Recent accounting pronouncements issued but not yet adopted, page F-57

 

  19.

Please expand the disclosure to address the specific assets included in the “electric power infrastructure” to be consistent with the description of the Standard Power agreement described on page 187.

Response: The Company respectfully acknowledges the Staff’s comment and has revised pages F-61 of the Amended Registration Statement.

Recent accounting pronouncements issued but not yet adopted, page F-57

 

  20.

Refer to your discussion of the binding definitive framework agreement dated June 10, 2021 on pages 188 and 189. Please expand the disclosure of the joint venture to include the additional terms and details in the agreement, including your responsibilities and how the development fees and revenues will be allocated to venture partners. Please also describe your accounting policy for the joint venture.

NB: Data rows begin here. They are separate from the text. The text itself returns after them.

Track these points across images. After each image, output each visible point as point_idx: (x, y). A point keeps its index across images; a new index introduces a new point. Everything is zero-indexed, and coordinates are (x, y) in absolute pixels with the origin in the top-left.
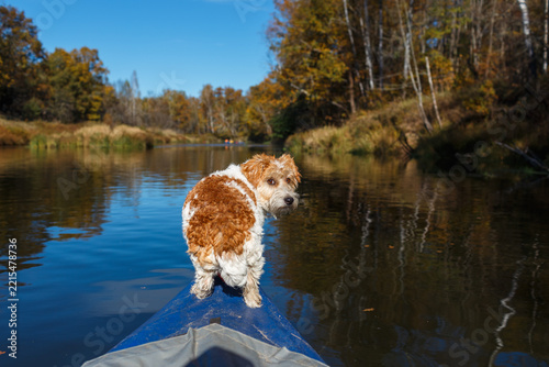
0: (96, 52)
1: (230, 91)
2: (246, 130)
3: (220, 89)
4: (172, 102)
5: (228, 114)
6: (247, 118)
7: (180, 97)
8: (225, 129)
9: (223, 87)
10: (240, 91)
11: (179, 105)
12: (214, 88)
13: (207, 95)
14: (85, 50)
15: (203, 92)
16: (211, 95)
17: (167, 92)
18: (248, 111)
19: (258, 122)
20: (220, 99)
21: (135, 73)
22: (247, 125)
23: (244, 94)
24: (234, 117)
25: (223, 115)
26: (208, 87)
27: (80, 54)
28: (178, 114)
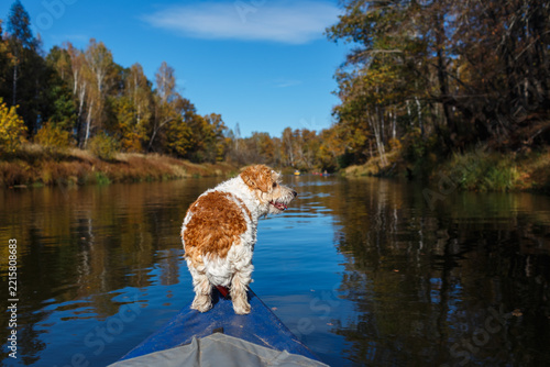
0: (220, 116)
1: (306, 132)
2: (320, 164)
3: (298, 131)
4: (259, 142)
5: (305, 152)
6: (320, 154)
7: (265, 137)
8: (303, 163)
9: (300, 129)
10: (315, 132)
11: (265, 145)
12: (293, 130)
13: (288, 136)
14: (213, 115)
15: (284, 134)
16: (291, 135)
17: (256, 135)
18: (321, 148)
19: (329, 157)
20: (297, 138)
21: (238, 125)
22: (321, 160)
23: (317, 134)
24: (310, 153)
25: (300, 152)
26: (288, 130)
27: (209, 117)
28: (264, 152)
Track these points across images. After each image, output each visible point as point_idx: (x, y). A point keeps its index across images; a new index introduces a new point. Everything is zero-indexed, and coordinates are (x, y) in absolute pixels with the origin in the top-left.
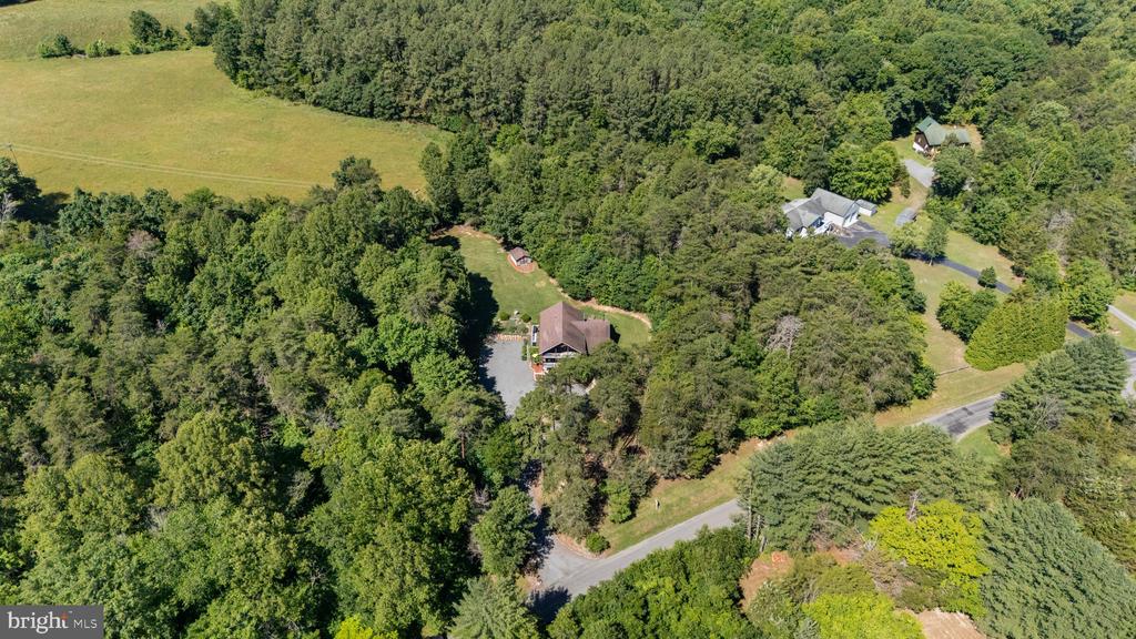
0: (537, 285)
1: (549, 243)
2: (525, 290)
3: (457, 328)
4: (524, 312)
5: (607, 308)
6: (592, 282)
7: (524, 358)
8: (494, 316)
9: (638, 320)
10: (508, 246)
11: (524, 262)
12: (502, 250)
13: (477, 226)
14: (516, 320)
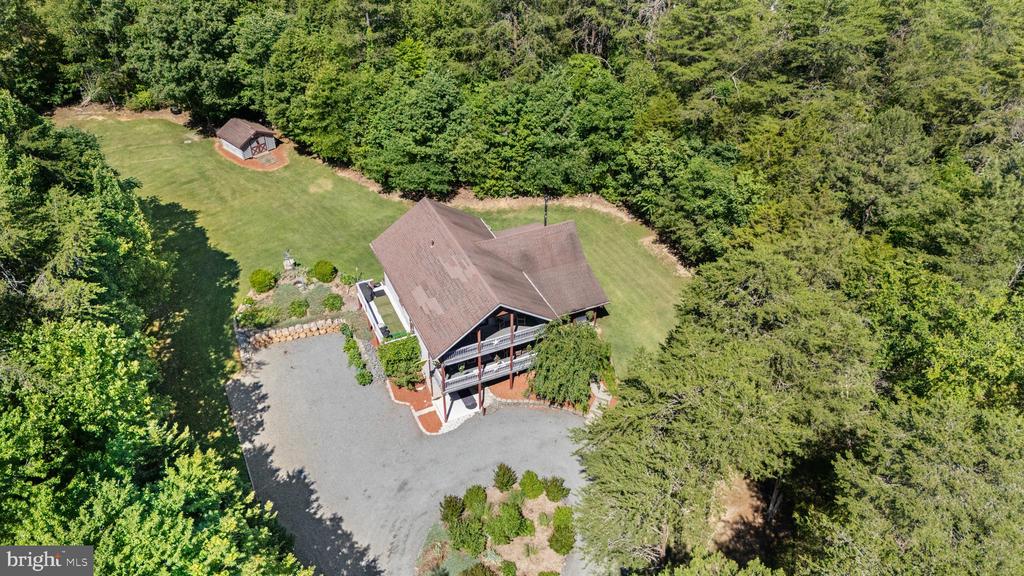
0: (312, 189)
1: (320, 75)
2: (289, 207)
3: (134, 353)
4: (312, 258)
5: (504, 203)
6: (463, 144)
7: (366, 380)
8: (233, 291)
9: (588, 212)
10: (207, 121)
11: (261, 148)
12: (193, 136)
13: (115, 97)
14: (299, 283)
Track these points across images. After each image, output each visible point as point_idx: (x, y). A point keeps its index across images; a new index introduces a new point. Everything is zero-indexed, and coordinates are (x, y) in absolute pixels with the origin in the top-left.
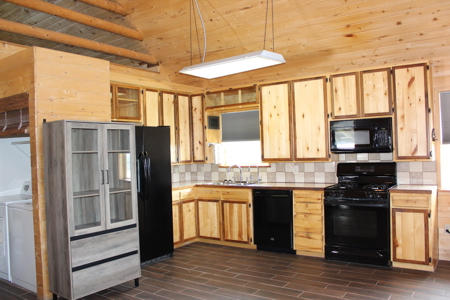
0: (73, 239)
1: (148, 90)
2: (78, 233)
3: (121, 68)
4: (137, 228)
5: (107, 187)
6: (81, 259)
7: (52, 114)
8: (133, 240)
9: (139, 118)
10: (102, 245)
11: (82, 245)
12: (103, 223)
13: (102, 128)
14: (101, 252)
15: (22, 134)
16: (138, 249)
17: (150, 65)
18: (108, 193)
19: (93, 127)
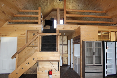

Response: The Company respectfully acknowledges the Staff’s comment and has revised pages F-61 and F-62 of the Amended Registration Statement to expand the requested disclosure in “Note 5—Commitments and ContingenciesPower and hosting arrangements” of Cipher’s unaudited interim financial statements as of April 30, 2021 and for the three months ended April 30, 2021.


  21.

Please expand the disclosure of the benefit-in-kind commitment to clarify the accounting treatment.

Response: The Company respectfully acknowledges the Staff’s comment and advises the Staff that there is no longer a benefit-in-kind commitment to be recorded because, as mentioned above, the terms of the Bitfury Subscription Agreement have been changed. The Bitfury Subscription Agreement (attached as Exhibit 10.4 to the Amended Registration Statement) was amended and restated on July 8, 2021, to amend the consideration for 5 million shares of New Cipher common stock from a 25% benefit-in-kind discount under the Master Services and Supply Agreement to a $50 million cash payment which will be paid at Closing in the form of cash and/or forgiveness of outstanding indebtedness owed by Cipher to Bitfury Top HoldCo (or an affiliate of Bitfury Top HoldCo). The Company revised pages 1, 28, 124, 113 and elsewhere to reflect this.

* * *

We hope the foregoing answers are responsive to your comments. Please do not hesitate to contact me by telephone at 202-724-6848 or on my mobile at 202-415-8300, or via email at rdemartino@schiffhardin.com, with any questions or comments regarding this correspondence.

 

Very truly yours,

/s/ Ralph V. De Martino

Ralph V. De Martino
Schiff Hardin LLP

 

cc:

(via email)

Fred S. Zeidman, Good Works Acquisition Corp.

Cary Grossman, Good Works Acquisition Corp.